━━ Input data

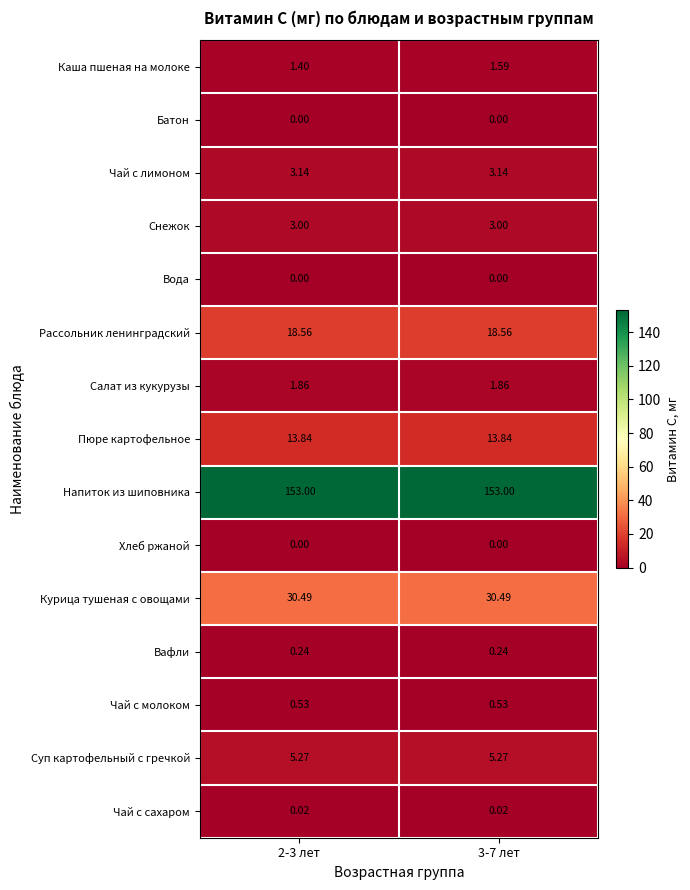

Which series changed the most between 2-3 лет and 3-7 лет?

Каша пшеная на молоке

━━━━
━━ Input data

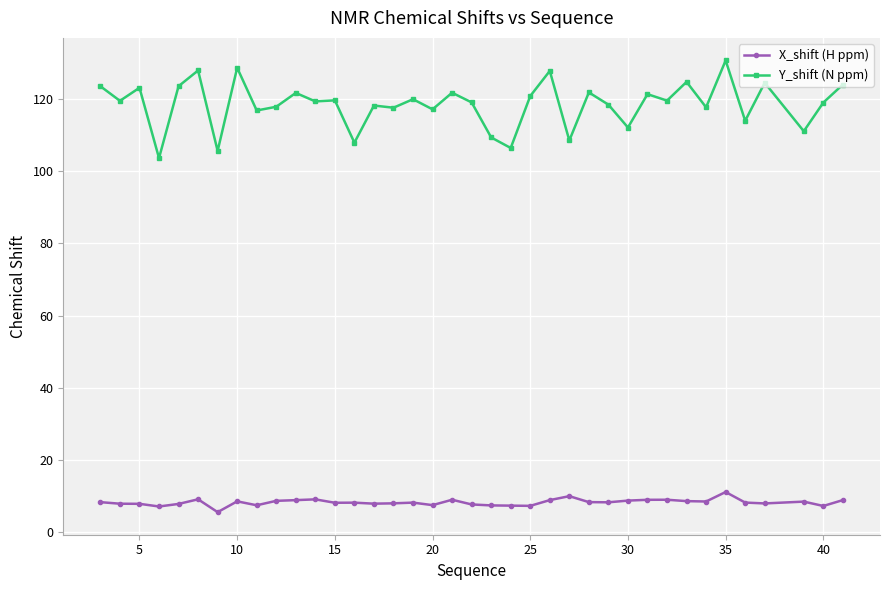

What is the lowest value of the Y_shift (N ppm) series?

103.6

━━━━
━━ Input data

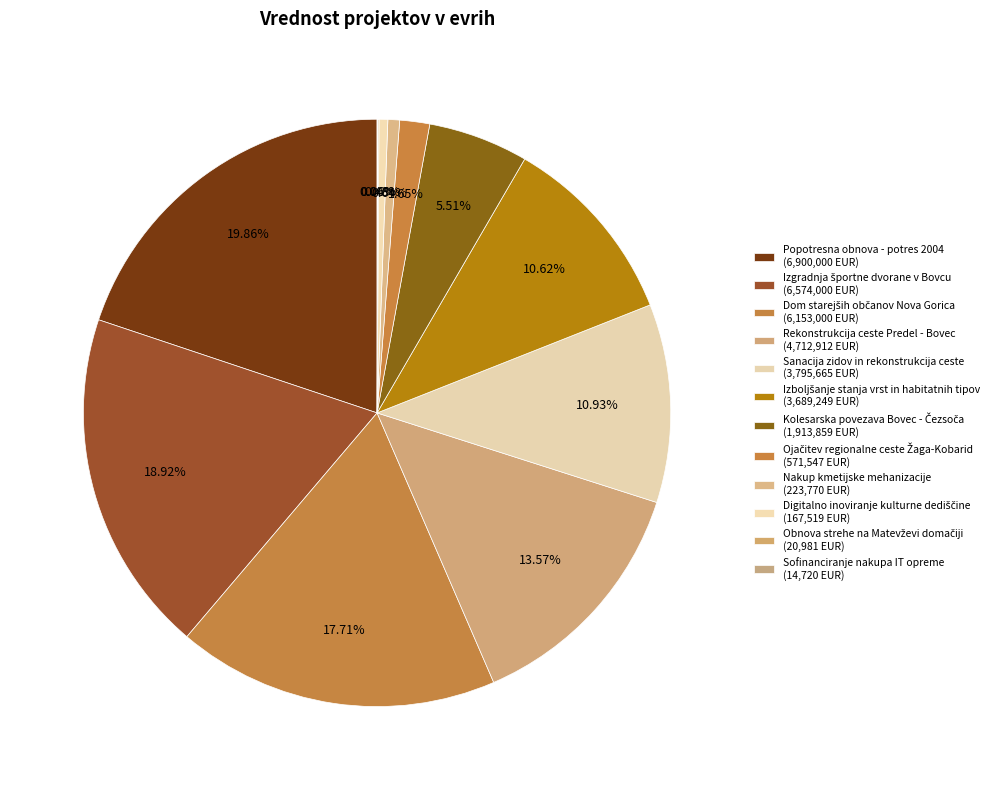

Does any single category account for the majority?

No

━━━━

**What needs to be done**
Which lines in the rows above contain "series"? List each one in full, matching case exactly.

**Answer section**
Which series changed the most between 2-3 лет and 3-7 лет?
What is the lowest value of the Y_shift (N ppm) series?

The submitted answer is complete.